[[ Data to examine open ]]
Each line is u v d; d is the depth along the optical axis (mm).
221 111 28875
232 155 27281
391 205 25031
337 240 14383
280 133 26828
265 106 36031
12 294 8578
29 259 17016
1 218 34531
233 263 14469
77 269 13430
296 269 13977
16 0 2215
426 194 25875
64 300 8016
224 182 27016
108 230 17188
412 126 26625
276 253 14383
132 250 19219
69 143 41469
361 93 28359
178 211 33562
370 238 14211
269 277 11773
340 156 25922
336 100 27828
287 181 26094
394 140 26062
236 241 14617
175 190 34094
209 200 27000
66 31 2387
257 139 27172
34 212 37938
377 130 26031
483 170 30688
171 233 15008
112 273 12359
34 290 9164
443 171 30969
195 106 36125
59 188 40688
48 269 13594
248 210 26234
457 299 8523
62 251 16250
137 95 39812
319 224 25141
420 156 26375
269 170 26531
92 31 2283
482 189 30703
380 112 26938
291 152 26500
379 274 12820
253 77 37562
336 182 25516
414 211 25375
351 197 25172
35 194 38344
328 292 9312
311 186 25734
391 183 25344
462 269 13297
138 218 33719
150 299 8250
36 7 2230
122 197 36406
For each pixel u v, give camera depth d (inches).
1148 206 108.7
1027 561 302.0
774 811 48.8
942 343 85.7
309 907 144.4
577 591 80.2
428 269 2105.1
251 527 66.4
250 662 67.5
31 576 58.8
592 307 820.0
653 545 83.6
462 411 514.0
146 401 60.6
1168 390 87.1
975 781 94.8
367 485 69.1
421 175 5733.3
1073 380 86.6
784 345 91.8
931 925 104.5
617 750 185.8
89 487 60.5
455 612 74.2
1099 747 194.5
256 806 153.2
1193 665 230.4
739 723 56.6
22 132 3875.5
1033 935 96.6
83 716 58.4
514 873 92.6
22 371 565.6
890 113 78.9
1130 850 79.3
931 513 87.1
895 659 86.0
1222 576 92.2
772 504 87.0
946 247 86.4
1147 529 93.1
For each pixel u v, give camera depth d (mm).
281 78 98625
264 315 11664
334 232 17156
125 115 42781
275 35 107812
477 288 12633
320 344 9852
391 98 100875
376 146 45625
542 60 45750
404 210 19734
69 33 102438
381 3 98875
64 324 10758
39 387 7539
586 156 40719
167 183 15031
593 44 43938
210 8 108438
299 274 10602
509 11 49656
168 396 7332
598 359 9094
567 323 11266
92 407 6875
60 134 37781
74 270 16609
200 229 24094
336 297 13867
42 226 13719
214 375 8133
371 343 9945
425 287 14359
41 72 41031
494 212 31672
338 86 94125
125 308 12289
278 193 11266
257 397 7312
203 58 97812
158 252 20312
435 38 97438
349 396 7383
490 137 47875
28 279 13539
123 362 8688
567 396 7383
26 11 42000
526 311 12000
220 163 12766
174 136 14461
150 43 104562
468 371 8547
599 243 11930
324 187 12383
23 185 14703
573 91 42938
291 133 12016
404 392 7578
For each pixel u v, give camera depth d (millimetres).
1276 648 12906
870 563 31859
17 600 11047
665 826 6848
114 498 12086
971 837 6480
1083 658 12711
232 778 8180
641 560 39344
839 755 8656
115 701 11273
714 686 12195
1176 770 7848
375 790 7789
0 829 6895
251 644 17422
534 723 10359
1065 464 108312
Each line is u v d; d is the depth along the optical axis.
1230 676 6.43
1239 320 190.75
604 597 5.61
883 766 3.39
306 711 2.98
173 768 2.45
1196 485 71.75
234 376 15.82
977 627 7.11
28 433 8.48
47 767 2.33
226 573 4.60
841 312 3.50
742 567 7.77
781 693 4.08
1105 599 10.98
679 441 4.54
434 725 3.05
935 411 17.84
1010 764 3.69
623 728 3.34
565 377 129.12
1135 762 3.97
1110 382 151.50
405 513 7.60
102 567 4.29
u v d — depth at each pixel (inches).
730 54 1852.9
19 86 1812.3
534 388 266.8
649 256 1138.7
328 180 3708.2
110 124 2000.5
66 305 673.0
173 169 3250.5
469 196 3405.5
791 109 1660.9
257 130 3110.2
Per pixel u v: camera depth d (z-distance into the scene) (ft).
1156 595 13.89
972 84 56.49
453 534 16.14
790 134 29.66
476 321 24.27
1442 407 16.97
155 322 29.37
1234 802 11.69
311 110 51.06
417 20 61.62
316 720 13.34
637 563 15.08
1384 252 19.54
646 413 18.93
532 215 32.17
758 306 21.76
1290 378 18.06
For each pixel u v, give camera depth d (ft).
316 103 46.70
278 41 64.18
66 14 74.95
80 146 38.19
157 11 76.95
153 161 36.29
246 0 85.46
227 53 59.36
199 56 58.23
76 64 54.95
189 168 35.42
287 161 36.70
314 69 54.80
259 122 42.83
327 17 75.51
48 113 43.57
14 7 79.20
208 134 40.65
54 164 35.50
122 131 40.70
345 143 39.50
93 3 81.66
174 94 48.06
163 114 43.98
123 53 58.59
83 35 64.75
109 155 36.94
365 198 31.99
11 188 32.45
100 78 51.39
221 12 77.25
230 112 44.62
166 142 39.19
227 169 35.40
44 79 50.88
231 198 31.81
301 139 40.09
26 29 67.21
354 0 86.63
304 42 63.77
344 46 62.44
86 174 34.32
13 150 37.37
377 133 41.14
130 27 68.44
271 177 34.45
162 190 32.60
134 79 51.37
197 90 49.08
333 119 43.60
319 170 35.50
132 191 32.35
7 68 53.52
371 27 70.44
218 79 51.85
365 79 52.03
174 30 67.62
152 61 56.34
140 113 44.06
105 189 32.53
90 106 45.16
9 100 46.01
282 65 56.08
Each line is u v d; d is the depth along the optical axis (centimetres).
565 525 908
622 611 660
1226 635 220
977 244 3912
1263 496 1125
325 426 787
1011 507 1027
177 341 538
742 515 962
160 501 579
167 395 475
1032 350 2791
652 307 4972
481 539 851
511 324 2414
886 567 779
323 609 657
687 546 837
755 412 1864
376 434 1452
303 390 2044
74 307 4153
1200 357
[[ Data to examine closed ]]
=== Exercise description ===
Using the material above, write out each entry again with nothing changed.

=== Answer for the task ===
Each line is u v d; d is the depth along the optical axis (mm).
221 111 28875
232 155 27281
391 205 25031
337 240 14383
280 133 26828
265 106 36031
12 294 8578
29 259 17016
1 218 34531
233 263 14469
77 269 13430
296 269 13977
16 0 2215
426 194 25875
64 300 8016
224 182 27016
108 230 17188
412 126 26625
276 253 14383
132 250 19219
69 143 41469
361 93 28359
178 211 33562
370 238 14211
269 277 11773
340 156 25922
336 100 27828
287 181 26094
394 140 26062
236 241 14617
175 190 34094
209 200 27000
66 31 2387
257 139 27172
34 212 37938
377 130 26031
483 170 30688
171 233 15008
112 273 12359
34 290 9164
443 171 30969
195 106 36125
59 188 40688
48 269 13594
248 210 26234
457 299 8523
62 251 16250
137 95 39812
319 224 25141
420 156 26375
269 170 26531
92 31 2283
482 189 30703
380 112 26938
291 152 26500
379 274 12820
253 77 37562
336 182 25516
414 211 25375
351 197 25172
35 194 38344
328 292 9312
311 186 25734
391 183 25344
462 269 13297
138 218 33719
150 299 8250
36 7 2230
122 197 36406
For each pixel u v, give camera depth d (inches).
1148 206 108.7
1027 561 302.0
774 811 48.8
942 343 85.7
309 907 144.4
577 591 80.2
428 269 2105.1
251 527 66.4
250 662 67.5
31 576 58.8
592 307 820.0
653 545 83.6
462 411 514.0
146 401 60.6
1168 390 87.1
975 781 94.8
367 485 69.1
421 175 5733.3
1073 380 86.6
784 345 91.8
931 925 104.5
617 750 185.8
89 487 60.5
455 612 74.2
1099 747 194.5
256 806 153.2
1193 665 230.4
739 723 56.6
22 132 3875.5
1033 935 96.6
83 716 58.4
514 873 92.6
22 371 565.6
890 113 78.9
1130 850 79.3
931 513 87.1
895 659 86.0
1222 576 92.2
772 504 87.0
946 247 86.4
1147 529 93.1
For each pixel u v, give camera depth d (mm).
281 78 98625
264 315 11664
334 232 17156
125 115 42781
275 35 107812
477 288 12633
320 344 9852
391 98 100875
376 146 45625
542 60 45750
404 210 19734
69 33 102438
381 3 98875
64 324 10758
39 387 7539
586 156 40719
167 183 15031
593 44 43938
210 8 108438
299 274 10602
509 11 49656
168 396 7332
598 359 9094
567 323 11266
92 407 6875
60 134 37781
74 270 16609
200 229 24094
336 297 13867
42 226 13719
214 375 8133
371 343 9945
425 287 14359
41 72 41031
494 212 31672
338 86 94125
125 308 12289
278 193 11266
257 397 7312
203 58 97812
158 252 20312
435 38 97438
349 396 7383
490 137 47875
28 279 13539
123 362 8688
567 396 7383
26 11 42000
526 311 12000
220 163 12766
174 136 14461
150 43 104562
468 371 8547
599 243 11930
324 187 12383
23 185 14703
573 91 42938
291 133 12016
404 392 7578
For each pixel u v, give camera depth d (millimetres).
1276 648 12906
870 563 31859
17 600 11047
665 826 6848
114 498 12086
971 837 6480
1083 658 12711
232 778 8180
641 560 39344
839 755 8656
115 701 11273
714 686 12195
1176 770 7848
375 790 7789
0 829 6895
251 644 17422
534 723 10359
1065 464 108312
Each line is u v d; d is the depth along the optical axis.
1230 676 6.43
1239 320 190.75
604 597 5.61
883 766 3.39
306 711 2.98
173 768 2.45
1196 485 71.75
234 376 15.82
977 627 7.11
28 433 8.48
47 767 2.33
226 573 4.60
841 312 3.50
742 567 7.77
781 693 4.08
1105 599 10.98
679 441 4.54
434 725 3.05
935 411 17.84
1010 764 3.69
623 728 3.34
565 377 129.12
1135 762 3.97
1110 382 151.50
405 513 7.60
102 567 4.29
u v d — depth at each pixel (inches).
730 54 1852.9
19 86 1812.3
534 388 266.8
649 256 1138.7
328 180 3708.2
110 124 2000.5
66 305 673.0
173 169 3250.5
469 196 3405.5
791 109 1660.9
257 130 3110.2
Per pixel u v: camera depth d (z-distance into the scene) (ft).
1156 595 13.89
972 84 56.49
453 534 16.14
790 134 29.66
476 321 24.27
1442 407 16.97
155 322 29.37
1234 802 11.69
311 110 51.06
417 20 61.62
316 720 13.34
637 563 15.08
1384 252 19.54
646 413 18.93
532 215 32.17
758 306 21.76
1290 378 18.06
For each pixel u v, give camera depth d (ft).
316 103 46.70
278 41 64.18
66 14 74.95
80 146 38.19
157 11 76.95
153 161 36.29
246 0 85.46
227 53 59.36
199 56 58.23
76 64 54.95
189 168 35.42
287 161 36.70
314 69 54.80
259 122 42.83
327 17 75.51
48 113 43.57
14 7 79.20
208 134 40.65
54 164 35.50
122 131 40.70
345 143 39.50
93 3 81.66
174 94 48.06
163 114 43.98
123 53 58.59
83 35 64.75
109 155 36.94
365 198 31.99
11 188 32.45
100 78 51.39
221 12 77.25
230 112 44.62
166 142 39.19
227 169 35.40
44 79 50.88
231 198 31.81
301 139 40.09
26 29 67.21
354 0 86.63
304 42 63.77
344 46 62.44
86 174 34.32
13 150 37.37
377 133 41.14
130 27 68.44
271 177 34.45
162 190 32.60
134 79 51.37
197 90 49.08
333 119 43.60
319 170 35.50
132 191 32.35
7 68 53.52
371 27 70.44
218 79 51.85
365 79 52.03
174 30 67.62
152 61 56.34
140 113 44.06
105 189 32.53
90 106 45.16
9 100 46.01
282 65 56.08
Each line is u v d; d is the depth along the optical axis (centimetres).
565 525 908
622 611 660
1226 635 220
977 244 3912
1263 496 1125
325 426 787
1011 507 1027
177 341 538
742 515 962
160 501 579
167 395 475
1032 350 2791
652 307 4972
481 539 851
511 324 2414
886 567 779
323 609 657
687 546 837
755 412 1864
376 434 1452
303 390 2044
74 307 4153
1200 357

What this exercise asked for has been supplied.